According to the Paris-based International Energy Agency (IEA) the US is poised to become the world’s largest oil producer in 2019, with rising output from shale fields offsetting robust demand growth and supply cuts by conventional oil producers. US crude output, which is up 1.3 million barrels a day compared to last year, will soon pass Saudi Arabia’s output and could even overtake Russia’s by the end of this year[i].

The oil price crash forced US oil producers to cut costs dramatically and to become more efficient. As oil prices have rebounded, they are drilling more wells and production is rising again. The IEA reckons that the growth in US output this year could equal the growth in global demand. It has raised its forecast for 2018 global oil demand growth to 1.4 million barrels per day, given a stronger global economy. It expects total consumption to reach 99.2 million barrels per day this year. Production from outside the OPEC cartel is likely to rise to 59.9 million barrels per day.

The first wave of the US shale boom was propelled by higher prices which spurred global producers from OPEC and Russia to battle for market share through over-production. The shift in policy came in 2017 as lower oil prices impacted the economies of producer nations. They joined forces collectively to reduce output by 1.8 million barrels per day, forcing consumer countries to draw down on global stockpiles. In fact OECD oil stockpiles fell by 55.6 million barrels in December 2017 – the steepest drop since February 2011.

OPEC’s crude oil production in January this year held up at around 32 million barrels per day, though disruption of production in one of OPEC’s largest producers, Venezuela, remains a cause for concern.

The cuts in production initially propelled international Brent crude to above $70 a barrel, although the oil price has retreated further due to the stock market turmoil during the week of 05 February and higher estimates for US crude production. For OPEC and its main collaborator, Russia, revenue maximisation is now the name of the game rather than output maximisation.

The impact of automotive electrification

Oil companies have finally grasped the implications of the rise of electric cars. They are planning for a day when there will be few, if any, petrol stations in city centres – even if they are converted into charging stations. Motorists with off-street parking will generally charge their electric vehicles at home while others will use communal charge points provided by their employers at their place of work.

[EXTRACTED INFORMATION]:
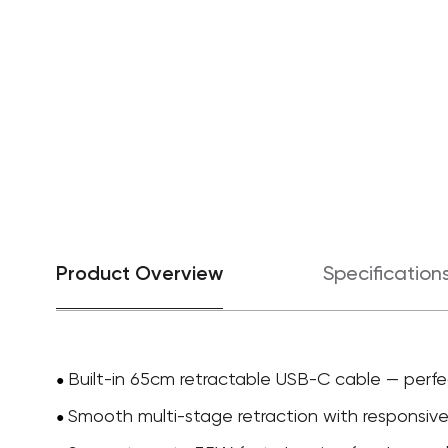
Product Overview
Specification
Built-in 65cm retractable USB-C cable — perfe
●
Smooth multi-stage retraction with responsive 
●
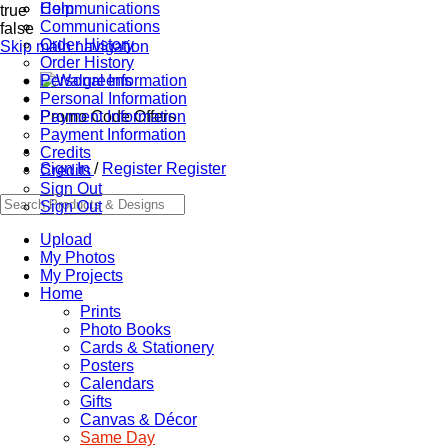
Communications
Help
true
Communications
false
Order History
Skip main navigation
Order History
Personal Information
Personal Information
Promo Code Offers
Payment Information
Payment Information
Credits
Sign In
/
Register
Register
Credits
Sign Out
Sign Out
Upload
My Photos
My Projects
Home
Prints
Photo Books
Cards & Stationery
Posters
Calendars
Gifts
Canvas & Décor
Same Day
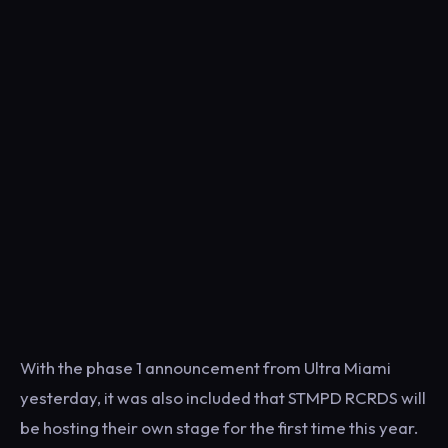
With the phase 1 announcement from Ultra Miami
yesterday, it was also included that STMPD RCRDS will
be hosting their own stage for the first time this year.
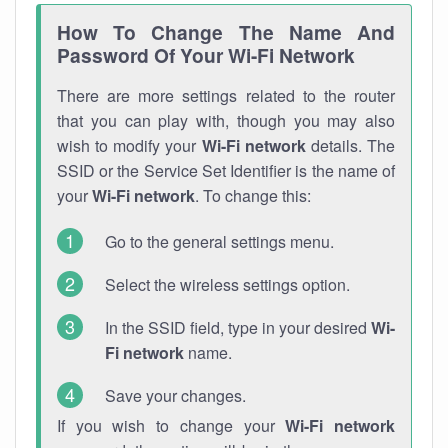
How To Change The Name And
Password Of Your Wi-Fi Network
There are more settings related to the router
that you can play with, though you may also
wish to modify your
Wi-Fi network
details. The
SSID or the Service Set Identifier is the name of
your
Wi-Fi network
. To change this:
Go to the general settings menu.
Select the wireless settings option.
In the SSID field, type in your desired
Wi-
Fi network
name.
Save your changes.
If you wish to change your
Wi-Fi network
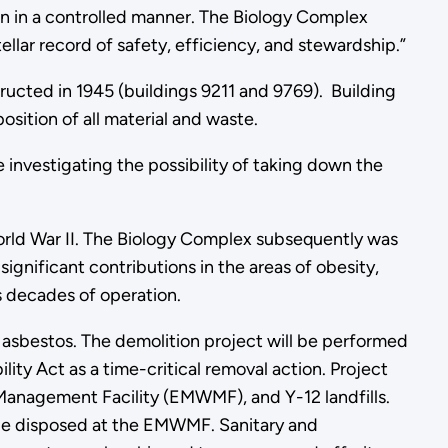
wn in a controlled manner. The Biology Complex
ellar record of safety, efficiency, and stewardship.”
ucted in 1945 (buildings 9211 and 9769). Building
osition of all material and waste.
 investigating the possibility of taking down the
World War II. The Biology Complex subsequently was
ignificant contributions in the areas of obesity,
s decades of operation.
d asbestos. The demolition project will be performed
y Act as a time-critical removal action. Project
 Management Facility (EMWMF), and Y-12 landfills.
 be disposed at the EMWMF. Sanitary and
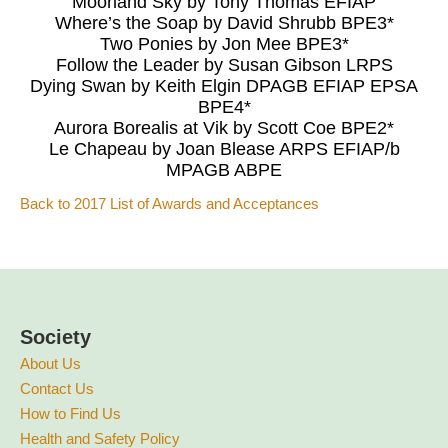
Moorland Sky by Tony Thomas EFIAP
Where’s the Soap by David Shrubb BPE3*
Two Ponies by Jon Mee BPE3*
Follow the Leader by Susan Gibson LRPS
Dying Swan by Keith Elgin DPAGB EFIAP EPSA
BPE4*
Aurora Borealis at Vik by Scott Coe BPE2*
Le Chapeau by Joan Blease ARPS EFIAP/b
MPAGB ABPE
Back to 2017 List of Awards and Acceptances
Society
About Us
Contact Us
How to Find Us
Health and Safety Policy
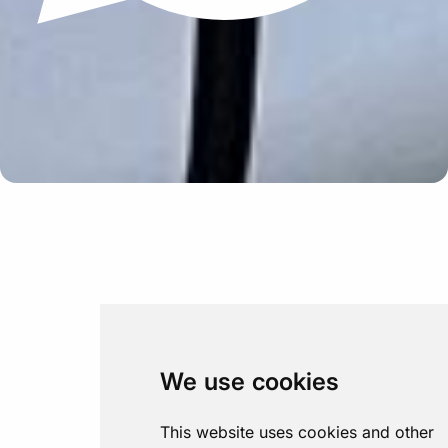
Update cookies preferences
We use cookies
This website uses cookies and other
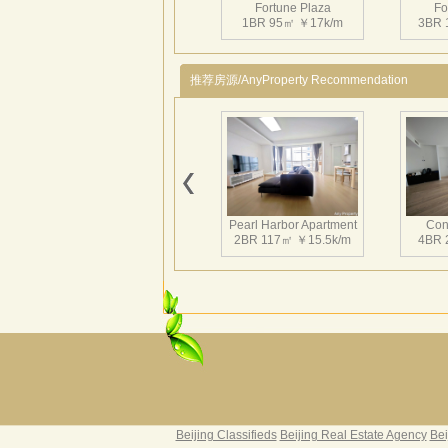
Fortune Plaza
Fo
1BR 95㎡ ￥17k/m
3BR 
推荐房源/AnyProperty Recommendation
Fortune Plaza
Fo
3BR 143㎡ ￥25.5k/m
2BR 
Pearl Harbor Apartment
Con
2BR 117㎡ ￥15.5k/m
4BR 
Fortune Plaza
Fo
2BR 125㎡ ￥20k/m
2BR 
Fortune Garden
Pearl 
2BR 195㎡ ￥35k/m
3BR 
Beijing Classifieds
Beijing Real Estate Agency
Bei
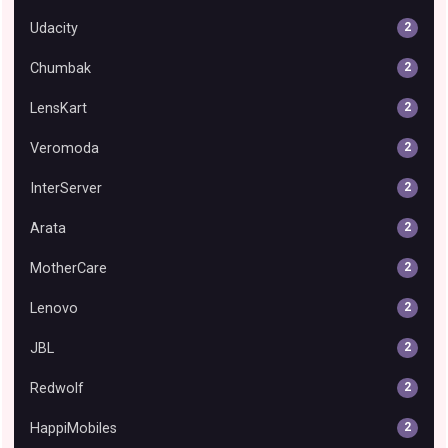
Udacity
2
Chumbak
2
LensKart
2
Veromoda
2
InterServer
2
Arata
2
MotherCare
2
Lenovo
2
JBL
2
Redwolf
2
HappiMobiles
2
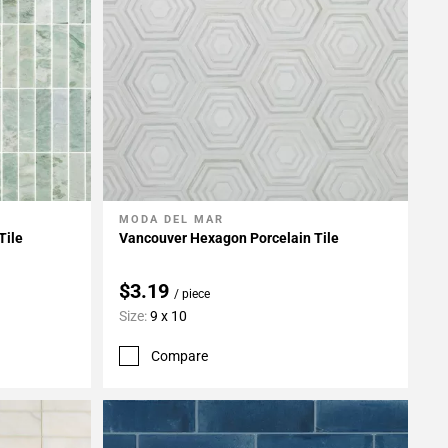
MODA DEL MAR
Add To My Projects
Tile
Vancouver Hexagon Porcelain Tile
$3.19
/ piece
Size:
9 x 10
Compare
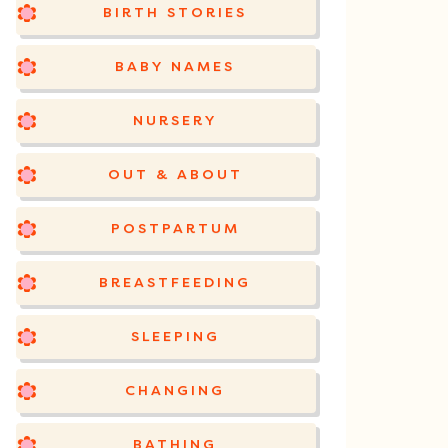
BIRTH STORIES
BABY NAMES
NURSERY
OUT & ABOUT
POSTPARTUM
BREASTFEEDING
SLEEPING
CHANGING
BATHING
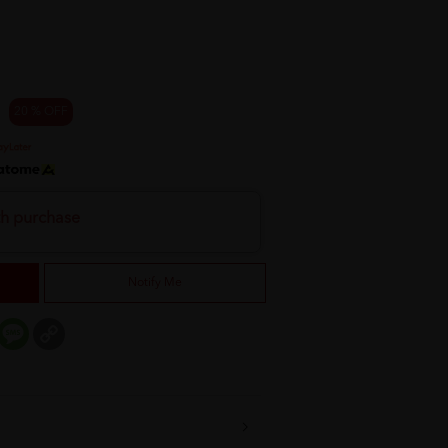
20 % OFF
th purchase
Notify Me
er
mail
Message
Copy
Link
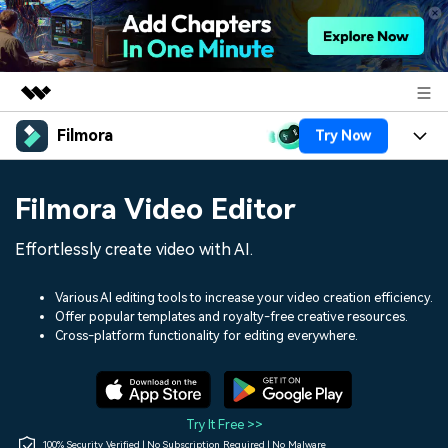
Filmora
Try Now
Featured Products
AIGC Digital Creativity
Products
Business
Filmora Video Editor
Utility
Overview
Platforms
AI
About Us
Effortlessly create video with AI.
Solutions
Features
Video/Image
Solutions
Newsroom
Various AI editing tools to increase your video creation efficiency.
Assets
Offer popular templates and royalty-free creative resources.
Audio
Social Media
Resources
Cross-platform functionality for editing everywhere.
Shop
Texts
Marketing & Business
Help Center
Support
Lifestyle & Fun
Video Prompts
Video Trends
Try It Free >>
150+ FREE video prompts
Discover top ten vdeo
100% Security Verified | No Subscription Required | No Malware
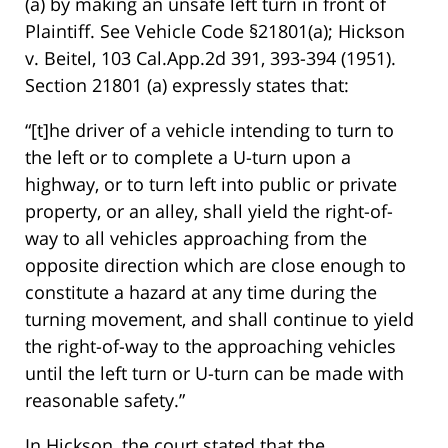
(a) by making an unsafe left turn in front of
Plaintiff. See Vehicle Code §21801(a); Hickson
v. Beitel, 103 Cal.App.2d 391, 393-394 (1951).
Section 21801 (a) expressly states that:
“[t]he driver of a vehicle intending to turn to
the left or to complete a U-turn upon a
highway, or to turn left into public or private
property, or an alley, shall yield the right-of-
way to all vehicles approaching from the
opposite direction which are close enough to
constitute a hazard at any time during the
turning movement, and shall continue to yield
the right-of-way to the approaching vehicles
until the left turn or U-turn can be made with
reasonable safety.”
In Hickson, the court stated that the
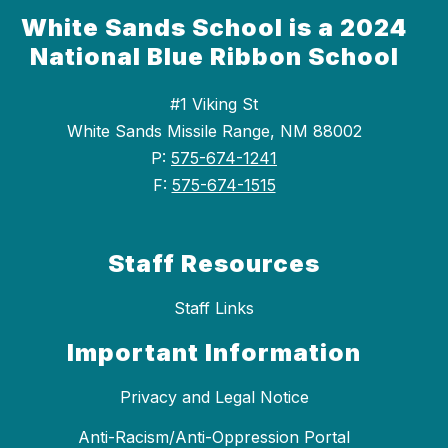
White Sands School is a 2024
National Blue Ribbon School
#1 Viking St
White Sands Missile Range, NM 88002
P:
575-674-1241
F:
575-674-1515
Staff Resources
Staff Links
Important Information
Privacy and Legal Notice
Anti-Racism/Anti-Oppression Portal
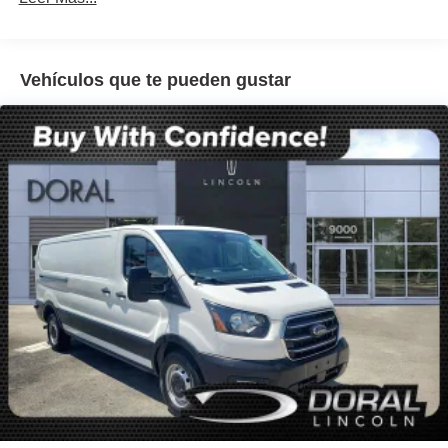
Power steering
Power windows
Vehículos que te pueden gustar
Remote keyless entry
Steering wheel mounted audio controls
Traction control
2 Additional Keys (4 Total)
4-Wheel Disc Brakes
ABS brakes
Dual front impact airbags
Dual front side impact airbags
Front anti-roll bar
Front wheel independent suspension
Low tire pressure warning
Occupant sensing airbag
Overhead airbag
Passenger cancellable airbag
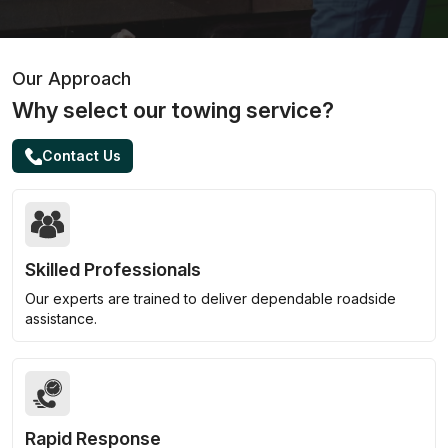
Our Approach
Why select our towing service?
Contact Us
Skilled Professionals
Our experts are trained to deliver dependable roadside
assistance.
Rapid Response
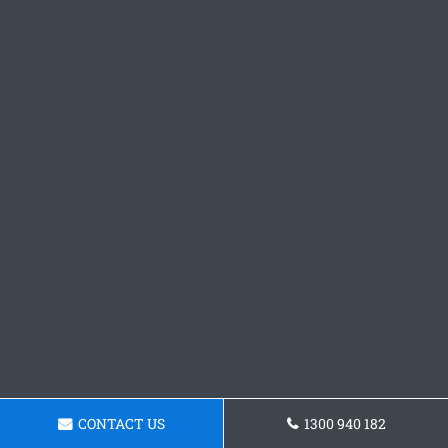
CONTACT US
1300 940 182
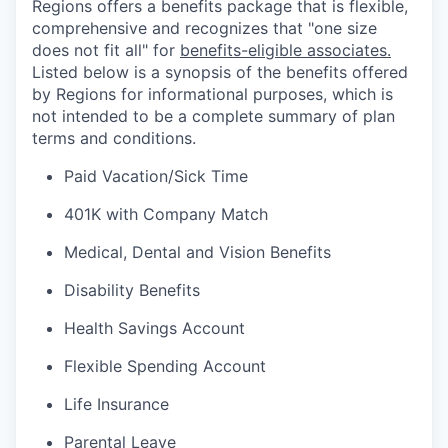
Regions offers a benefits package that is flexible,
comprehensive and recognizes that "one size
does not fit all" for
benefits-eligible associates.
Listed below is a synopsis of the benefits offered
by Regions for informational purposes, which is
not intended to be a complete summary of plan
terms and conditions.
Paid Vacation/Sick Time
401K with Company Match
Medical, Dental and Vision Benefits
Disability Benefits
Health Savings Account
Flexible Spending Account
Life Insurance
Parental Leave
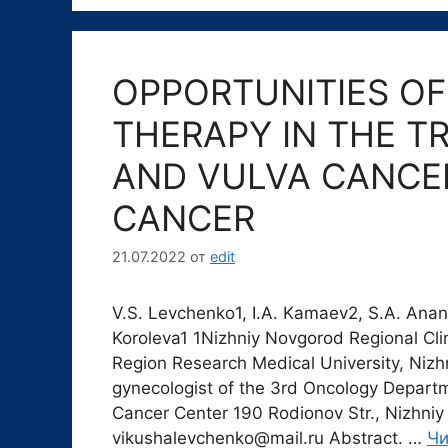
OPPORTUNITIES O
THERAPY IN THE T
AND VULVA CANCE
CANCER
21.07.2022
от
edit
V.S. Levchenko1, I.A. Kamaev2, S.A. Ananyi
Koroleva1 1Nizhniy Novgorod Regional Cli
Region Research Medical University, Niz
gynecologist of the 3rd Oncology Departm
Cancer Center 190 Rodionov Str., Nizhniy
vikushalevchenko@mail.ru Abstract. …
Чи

[ABOUT THIS EXERCISE]: Please extract the oil market article in full, copying every word and line break without change. The records have no connection to the oil market article.

[OUTPUT BELOW]:
According to the Paris-based International Energy Agency (IEA) the US is poised to become the world’s largest oil producer in 2019, with rising output from shale fields offsetting robust demand growth and supply cuts by conventional oil producers. US crude output, which is up 1.3 million barrels a day compared to last year, will soon pass Saudi Arabia’s output and could even overtake Russia’s by the end of this year[i].

The oil price crash forced US oil producers to cut costs dramatically and to become more efficient. As oil prices have rebounded, they are drilling more wells and production is rising again. The IEA reckons that the growth in US output this year could equal the growth in global demand. It has raised its forecast for 2018 global oil demand growth to 1.4 million barrels per day, given a stronger global economy. It expects total consumption to reach 99.2 million barrels per day this year. Production from outside the OPEC cartel is likely to rise to 59.9 million barrels per day.

The first wave of the US shale boom was propelled by higher prices which spurred global producers from OPEC and Russia to battle for market share through over-production. The shift in policy came in 2017 as lower oil prices impacted the economies of producer nations. They joined forces collectively to reduce output by 1.8 million barrels per day, forcing consumer countries to draw down on global stockpiles. In fact OECD oil stockpiles fell by 55.6 million barrels in December 2017 – the steepest drop since February 2011.

OPEC’s crude oil production in January this year held up at around 32 million barrels per day, though disruption of production in one of OPEC’s largest producers, Venezuela, remains a cause for concern.

The cuts in production initially propelled international Brent crude to above $70 a barrel, although the oil price has retreated further due to the stock market turmoil during the week of 05 February and higher estimates for US crude production. For OPEC and its main collaborator, Russia, revenue maximisation is now the name of the game rather than output maximisation.

The impact of automotive electrification

Oil companies have finally grasped the implications of the rise of electric cars. They are planning for a day when there will be few, if any, petrol stations in city centres – even if they are converted into charging stations. Motorists with off-street parking will generally charge their electric vehicles at home while others will use communal charge points provided by their employers at their place of work.